EXERCISE DIRECTIONS — Copy every line of the data below that contains the word "hodinky".

DATA FOR THIS EXERCISE —
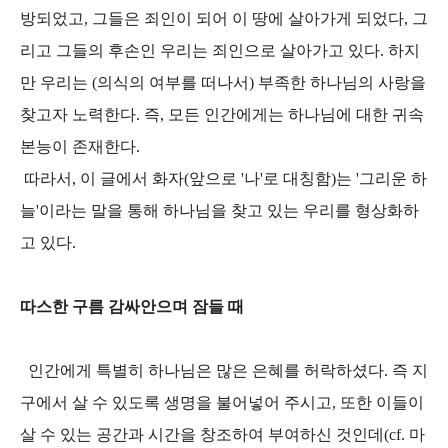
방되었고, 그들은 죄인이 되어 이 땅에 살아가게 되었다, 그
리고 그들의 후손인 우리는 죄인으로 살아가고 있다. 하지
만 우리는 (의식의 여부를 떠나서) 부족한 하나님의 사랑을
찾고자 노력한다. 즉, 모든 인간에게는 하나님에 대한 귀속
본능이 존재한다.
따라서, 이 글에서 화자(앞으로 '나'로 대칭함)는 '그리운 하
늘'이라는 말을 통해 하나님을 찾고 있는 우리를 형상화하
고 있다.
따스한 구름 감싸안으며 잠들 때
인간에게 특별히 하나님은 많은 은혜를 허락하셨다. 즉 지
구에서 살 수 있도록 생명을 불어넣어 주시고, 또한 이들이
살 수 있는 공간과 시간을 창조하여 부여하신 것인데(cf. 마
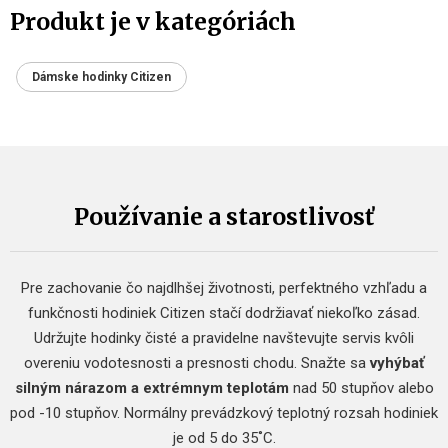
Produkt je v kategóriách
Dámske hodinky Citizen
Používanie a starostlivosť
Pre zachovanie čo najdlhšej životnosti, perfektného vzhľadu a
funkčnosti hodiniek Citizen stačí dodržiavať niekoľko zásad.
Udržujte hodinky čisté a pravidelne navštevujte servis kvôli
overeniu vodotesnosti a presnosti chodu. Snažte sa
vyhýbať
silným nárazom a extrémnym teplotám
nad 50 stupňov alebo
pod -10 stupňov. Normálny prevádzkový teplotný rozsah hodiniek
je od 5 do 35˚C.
---
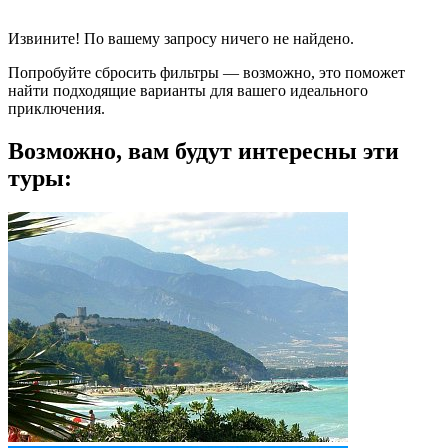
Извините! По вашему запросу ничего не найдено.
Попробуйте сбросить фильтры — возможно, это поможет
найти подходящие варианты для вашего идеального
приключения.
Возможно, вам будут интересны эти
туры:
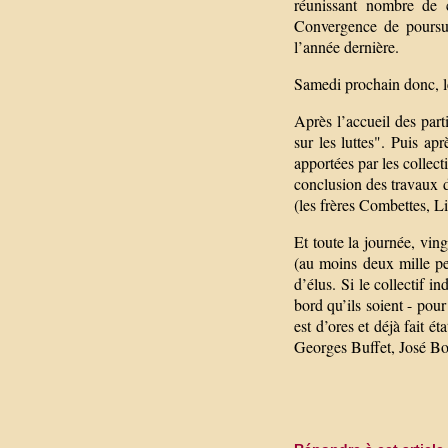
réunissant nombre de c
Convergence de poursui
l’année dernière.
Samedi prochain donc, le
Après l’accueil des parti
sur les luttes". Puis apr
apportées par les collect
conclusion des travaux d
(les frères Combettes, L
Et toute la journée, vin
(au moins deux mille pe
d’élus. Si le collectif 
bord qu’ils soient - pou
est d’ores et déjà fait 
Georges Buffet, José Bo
==
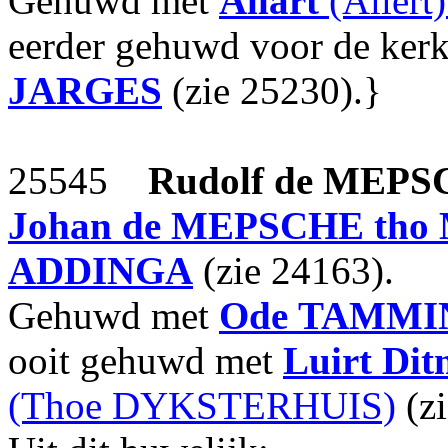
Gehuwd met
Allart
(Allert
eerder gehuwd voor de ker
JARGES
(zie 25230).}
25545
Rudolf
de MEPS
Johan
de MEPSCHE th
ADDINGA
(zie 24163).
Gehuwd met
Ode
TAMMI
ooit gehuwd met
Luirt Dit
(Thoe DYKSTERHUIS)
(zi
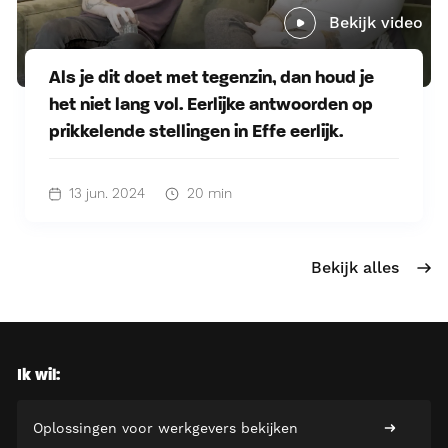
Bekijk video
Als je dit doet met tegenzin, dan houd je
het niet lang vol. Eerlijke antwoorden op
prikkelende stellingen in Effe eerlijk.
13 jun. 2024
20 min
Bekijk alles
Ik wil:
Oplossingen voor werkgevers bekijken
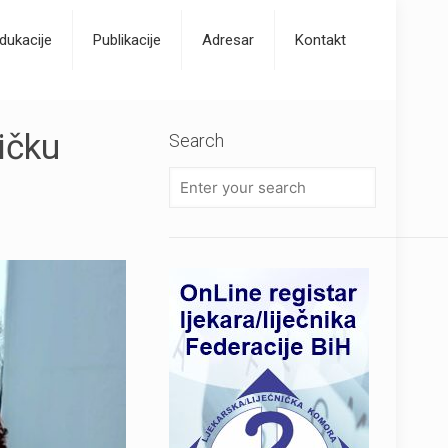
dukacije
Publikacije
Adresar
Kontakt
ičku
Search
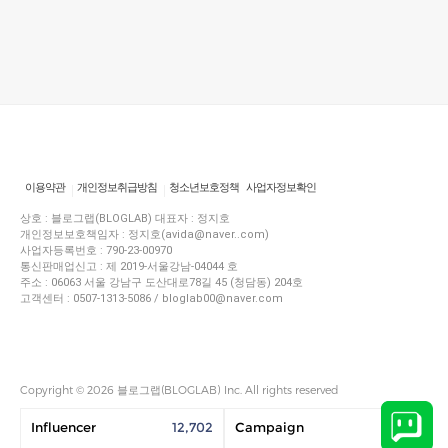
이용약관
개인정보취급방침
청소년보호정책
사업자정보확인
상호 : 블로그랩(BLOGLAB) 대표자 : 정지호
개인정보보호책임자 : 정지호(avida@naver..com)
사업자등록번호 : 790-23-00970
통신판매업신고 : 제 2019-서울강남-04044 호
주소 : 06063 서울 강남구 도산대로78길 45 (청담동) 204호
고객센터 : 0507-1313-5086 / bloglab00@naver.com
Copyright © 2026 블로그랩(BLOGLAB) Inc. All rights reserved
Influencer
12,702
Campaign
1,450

RESPONSE —
Dámske hodinky Citizen
Udržujte hodinky čisté a pravidelne navštevujte servis kvôli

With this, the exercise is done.